# gentoo Alternative

## flammenflitzer

Hallo,

ich habe auf meinem Rechner (und Laptop) seit Jahren Gentoo. Jetzt habe ich bei meiner Schwester (WindowsXP zum wiederholten Mal zerschossen) kubuntu aufgespielt. Damit kommt sie klar. Allerdings gefällt mir das nicht so richtig. (Laptop hängt sich oft auf im Gegensatz zu meinem Laptop. Kernelauswahl und Treiberinstallation gefällt mir nicht so richtig. Toll die Updatebenachrichtigung und das Einspielen der Software ohne kompillieren - kann ich meiner Schwester nicht zumuten- ) Gibt es da etwas Gentoo basiertes zu empfehlen, wo man um das kompillieren herumkommt? 

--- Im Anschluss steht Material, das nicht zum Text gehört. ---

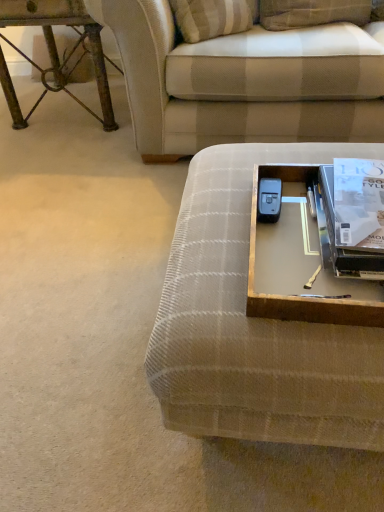
Image resolution: width=384 pixels, height=512 pixels. I want to click on free location to the left of metallic silver tray at lower right, so click(211, 254).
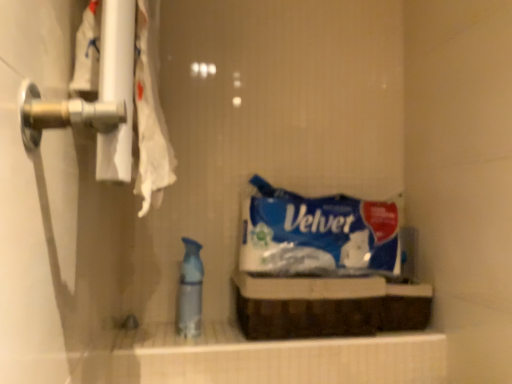
Where is `unoccupied region to the right of translucent plastic spray bottle at center`? This screenshot has height=384, width=512. unoccupied region to the right of translucent plastic spray bottle at center is located at coordinates (233, 338).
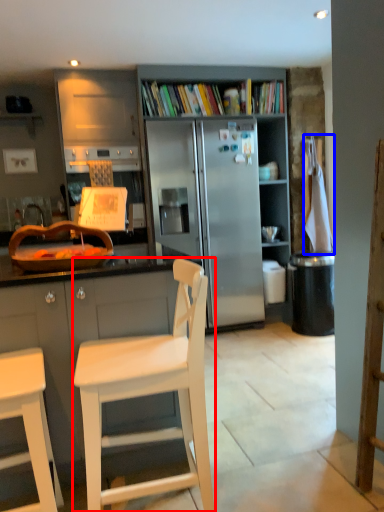
Question: Among these objects, which one is nearest to the camera, chair (highlighted by a red box) or towel/napkin (highlighted by a blue box)?

Choices:
 (A) chair
 (B) towel/napkin

Answer: (A)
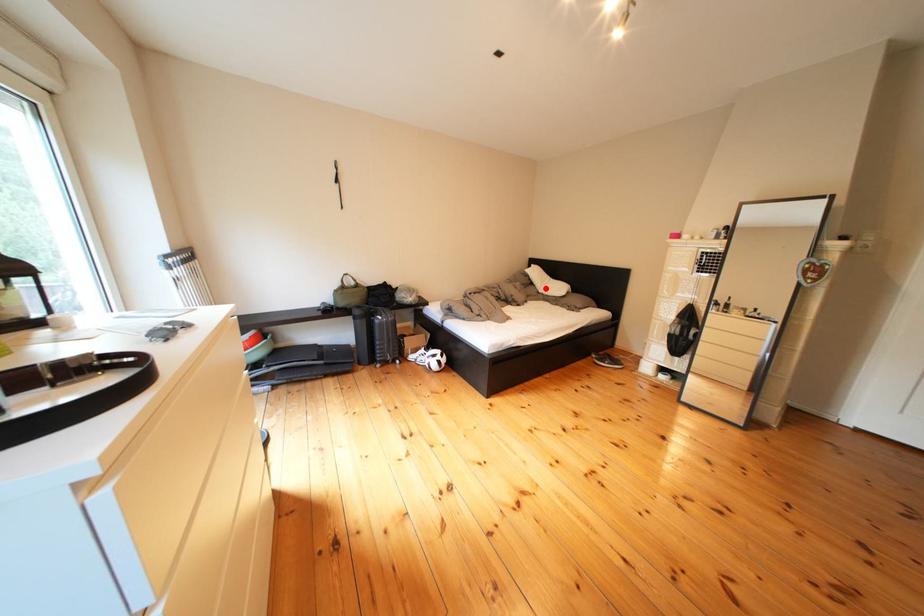
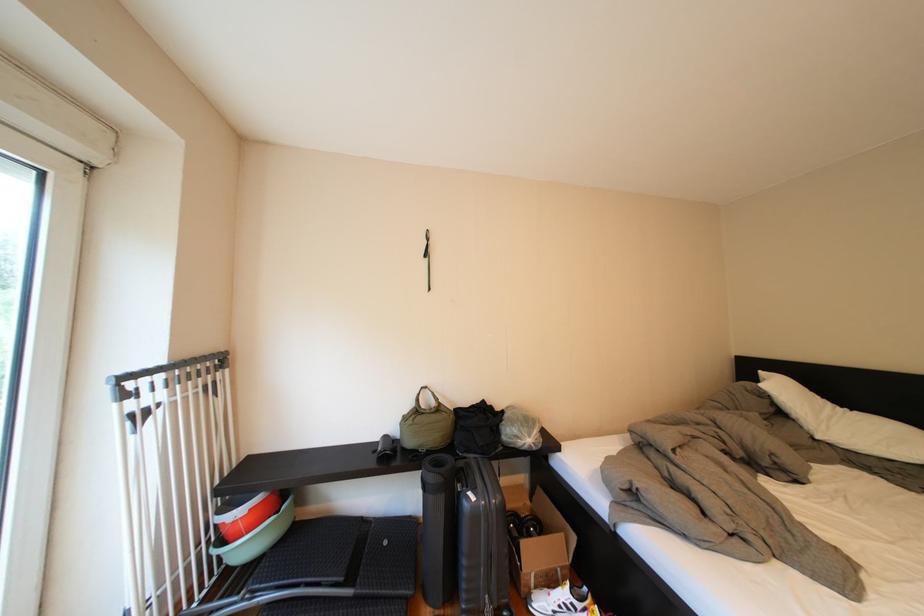
Question: I am providing you with two images of the same scene from different viewpoints. In image1, a red point is highlighted. Considering the same 3D point in image2, which of the following is correct?

Choices:
 (A) It is closer
 (B) It is farther

Answer: (A)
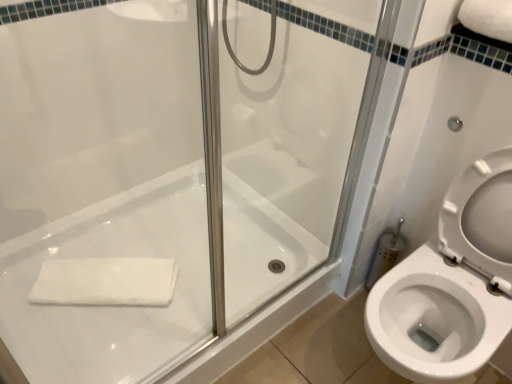
The height and width of the screenshot is (384, 512). I want to click on white glossy bath at center, so click(x=111, y=306).

Consider the image. Measure the distance between point (142, 304) and camera.

5.03 feet.

This screenshot has height=384, width=512. What are the coordinates of `white glossy bath at center` in the screenshot? It's located at (111, 306).

From the image's perspective, between white cotton bath towel at lower left, which is the first bath towel in left-to-right order, and white glossy bath at center, who is located below?

white glossy bath at center.

Locate an element on the screen. This screenshot has width=512, height=384. bath that is below the white cotton bath towel at lower left, which appears as the first bath towel when viewed from the back (from the image's perspective) is located at coordinates (111, 306).

Does point (173, 273) appear closer or farther from the camera than point (106, 212)?

Point (173, 273) is closer to the camera than point (106, 212).

Which object is more forward, white cotton bath towel at lower left, which appears as the second bath towel when viewed from the right, or white glossy bath at center?

white glossy bath at center.

Is white glossy bath at center far away from white soft towel at upper right, arranged as the first bath towel when viewed from the right?

Yes, white glossy bath at center is far from white soft towel at upper right, arranged as the first bath towel when viewed from the right.

From the image's perspective, which bath towel is the 2nd one above the white glossy bath at center? Please provide its 2D coordinates.

[(488, 18)]

From the image's perspective, does white glossy bath at center appear higher than white soft towel at upper right, acting as the 2th bath towel starting from the back?

No, from the image's perspective, white glossy bath at center is not on top of white soft towel at upper right, acting as the 2th bath towel starting from the back.

From a real-world perspective, who is located higher, white soft towel at upper right, arranged as the first bath towel when viewed from the right, or white glossy bath at center?

white soft towel at upper right, arranged as the first bath towel when viewed from the right, is physically above.

Is white soft towel at upper right, the first bath towel in the top-to-bottom sequence, further to camera compared to white glossy bath at center?

No, it is not.

From the image's perspective, does white soft towel at upper right, arranged as the first bath towel when viewed from the right, appear lower than white glossy bath at center?

No.

Is white soft towel at upper right, acting as the 2th bath towel starting from the back, facing away from white glossy bath at center?

No, white soft towel at upper right, acting as the 2th bath towel starting from the back, is not facing the opposite direction of white glossy bath at center.

Between white glossy bath at center and white cotton bath towel at lower left, which appears as the second bath towel when viewed from the right, which one appears on the left side from the viewer's perspective?

white cotton bath towel at lower left, which appears as the second bath towel when viewed from the right, is more to the left.

Which is in front, white glossy bath at center or white cotton bath towel at lower left, which appears as the first bath towel when viewed from the back?

Positioned in front is white glossy bath at center.

From the image's perspective, which is above, white glossy bath at center or white cotton bath towel at lower left, arranged as the second bath towel when viewed from the top?

white cotton bath towel at lower left, arranged as the second bath towel when viewed from the top.

From the image's perspective, between white cotton bath towel at lower left, which is the first bath towel in left-to-right order, and white soft towel at upper right, the 2th bath towel positioned from the left, who is located below?

white cotton bath towel at lower left, which is the first bath towel in left-to-right order, is shown below in the image.

From a real-world perspective, does white cotton bath towel at lower left, which is the first bath towel in left-to-right order, stand above white soft towel at upper right, acting as the 1th bath towel starting from the front?

No, from a real-world perspective, white cotton bath towel at lower left, which is the first bath towel in left-to-right order, is not above white soft towel at upper right, acting as the 1th bath towel starting from the front.

Can you confirm if white cotton bath towel at lower left, which is the first bath towel in left-to-right order, is positioned to the right of white soft towel at upper right, the 2th bath towel positioned from the left?

No.

Which of these two, white cotton bath towel at lower left, which appears as the first bath towel when viewed from the back, or white soft towel at upper right, the first bath towel in the top-to-bottom sequence, is bigger?

white cotton bath towel at lower left, which appears as the first bath towel when viewed from the back.

Is white soft towel at upper right, marked as the second bath towel in a bottom-to-top arrangement, bigger or smaller than white cotton bath towel at lower left, the 2th bath towel from the front?

Considering their sizes, white soft towel at upper right, marked as the second bath towel in a bottom-to-top arrangement, takes up less space than white cotton bath towel at lower left, the 2th bath towel from the front.

Is point (510, 32) in front of point (75, 297)?

Yes, point (510, 32) is in front of point (75, 297).

Is white soft towel at upper right, the 2th bath towel positioned from the left, not inside white cotton bath towel at lower left, which appears as the first bath towel when ordered from the bottom?

Yes, white soft towel at upper right, the 2th bath towel positioned from the left, is not within white cotton bath towel at lower left, which appears as the first bath towel when ordered from the bottom.

In the scene shown: From the image's perspective, would you say white soft towel at upper right, the 2th bath towel positioned from the left, is positioned over white cotton bath towel at lower left, which is the first bath towel in left-to-right order?

Yes, from the image's perspective, white soft towel at upper right, the 2th bath towel positioned from the left, is above white cotton bath towel at lower left, which is the first bath towel in left-to-right order.

The height and width of the screenshot is (384, 512). In order to click on bath in front of the white cotton bath towel at lower left, which appears as the first bath towel when viewed from the back in this screenshot , I will do `click(111, 306)`.

Image resolution: width=512 pixels, height=384 pixels. What are the coordinates of `bath below the white soft towel at upper right, marked as the second bath towel in a bottom-to-top arrangement (from a real-world perspective)` in the screenshot? It's located at (111, 306).

From the picture: Estimate the real-world distances between objects in this image. Which object is closer to white cotton bath towel at lower left, the 2th bath towel from the front, white glossy bath at center or white soft towel at upper right, the 2th bath towel positioned from the left?

white glossy bath at center is positioned closer to the anchor white cotton bath towel at lower left, the 2th bath towel from the front.

Based on their spatial positions, is white cotton bath towel at lower left, which is the first bath towel in left-to-right order, or white soft towel at upper right, the 2th bath towel positioned from the left, closer to white glossy bath at center?

Among the two, white cotton bath towel at lower left, which is the first bath towel in left-to-right order, is located nearer to white glossy bath at center.

Estimate the real-world distances between objects in this image. Which object is closer to white soft towel at upper right, arranged as the first bath towel when viewed from the right, white glossy bath at center or white cotton bath towel at lower left, which appears as the first bath towel when viewed from the back?

white glossy bath at center is positioned closer to the anchor white soft towel at upper right, arranged as the first bath towel when viewed from the right.

Which object lies nearer to the anchor point white glossy bath at center, white soft towel at upper right, arranged as the first bath towel when viewed from the right, or white cotton bath towel at lower left, which appears as the first bath towel when ordered from the bottom?

white cotton bath towel at lower left, which appears as the first bath towel when ordered from the bottom, lies closer to white glossy bath at center than the other object.

Estimate the real-world distances between objects in this image. Which object is further from white cotton bath towel at lower left, which is the first bath towel in left-to-right order, white soft towel at upper right, the first bath towel in the top-to-bottom sequence, or white glossy bath at center?

white soft towel at upper right, the first bath towel in the top-to-bottom sequence, lies further to white cotton bath towel at lower left, which is the first bath towel in left-to-right order, than the other object.

Based on their spatial positions, is white cotton bath towel at lower left, the 2th bath towel from the front, or white glossy bath at center closer to white soft towel at upper right, marked as the second bath towel in a bottom-to-top arrangement?

Based on the image, white glossy bath at center appears to be nearer to white soft towel at upper right, marked as the second bath towel in a bottom-to-top arrangement.

Identify the location of bath between white cotton bath towel at lower left, which appears as the first bath towel when viewed from the back, and white soft towel at upper right, the 2th bath towel positioned from the left. This screenshot has height=384, width=512. (111, 306).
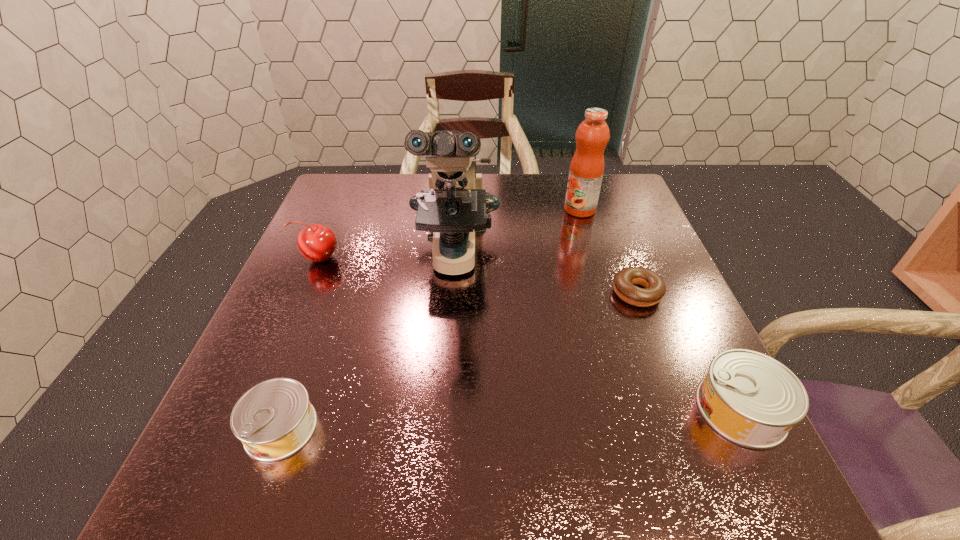
Where is `free space located 0.360m on the left of the taller can`? free space located 0.360m on the left of the taller can is located at coordinates (493, 409).

Locate an element on the screen. The width and height of the screenshot is (960, 540). vacant space located 0.070m on the front label of the fruit juice is located at coordinates tap(540, 210).

Image resolution: width=960 pixels, height=540 pixels. In order to click on free location located on the front label of the fruit juice in this screenshot , I will do `click(468, 210)`.

What are the coordinates of `vacant space situated on the front label of the fruit juice` in the screenshot? It's located at (454, 210).

Locate an element on the screen. vacant position located 0.230m on the right of the cherry is located at coordinates (434, 258).

This screenshot has width=960, height=540. I want to click on free region located on the back of the doughnut, so click(598, 191).

The height and width of the screenshot is (540, 960). What are the coordinates of `free spot located 0.130m through the eyepieces of the fourth object from right to left` in the screenshot? It's located at (448, 355).

At what (x,y) coordinates should I click in order to perform the action: click on fruit juice positioned at the far edge. Please return your answer as a coordinate pair (x, y). The image size is (960, 540). Looking at the image, I should click on (586, 171).

Where is `microscope located at the far edge`? The height and width of the screenshot is (540, 960). microscope located at the far edge is located at coordinates (454, 207).

In order to click on can that is positioned at the left edge in this screenshot , I will do `click(274, 419)`.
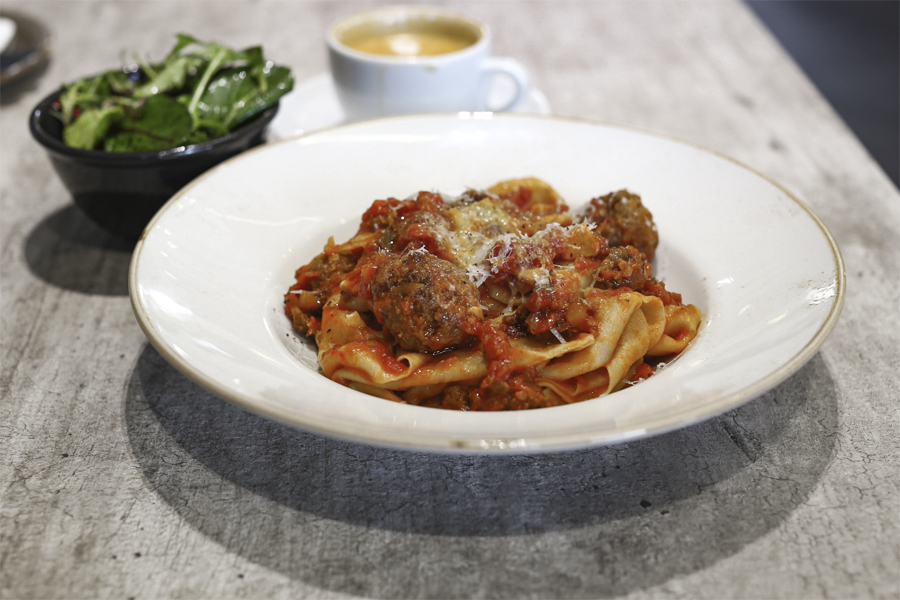
Where is `handle`? This screenshot has width=900, height=600. handle is located at coordinates (517, 86).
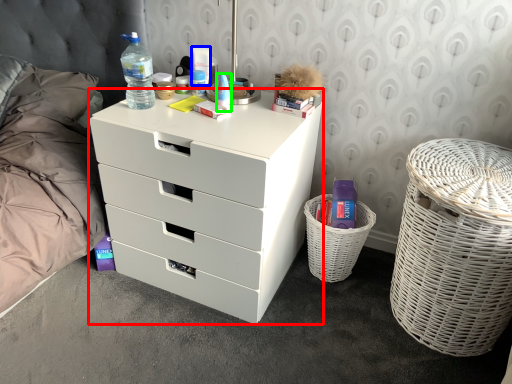
Question: Based on their relative distances, which object is nearer to chest of drawers (highlighted by a red box)? Choose from toiletry (highlighted by a blue box) and toiletry (highlighted by a green box).

Choices:
 (A) toiletry
 (B) toiletry

Answer: (B)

Könnt Ihr da etwas empfehlen? sabayon funtoo ?

----------

## Max Steel

sabayon könnte interessant sein... Allerdings habe ich damit keinerlei ERfahrung, ich würde eher auf openSuSE zurückgreifen, MP3 lässt sich nachrüsten, genauso nvidia/ati, alles andere lässt sich über die yast Oberfläche relativ bequem einrichten. Und wer tieferen Einblick will der kann sich ja mal die /etc/sysconfig/ files anschaun (nicht vergessen nach Veränderung SuSEconfig auszuführen).

----------

## cryptosteve

Ich denke, ArchLinux könnte eine gute Alternative sein.

----------

## mrsteven

Kommt drauf an, wie alt das Notebook ist. Meinem Bruder (Laptop ca. 2,5 Jahre alt) habe ich vor einem halben Jahr ein Debian installiert und seitdem habe ich nichts mehr zu tun, das Ding läuft einfach. Updates gehen weitestgehend automatisch und (bis jetzt) problemlos. Die größte "Schwierigkeit" war eigentlich nur die Installation des blöden Flash-Players.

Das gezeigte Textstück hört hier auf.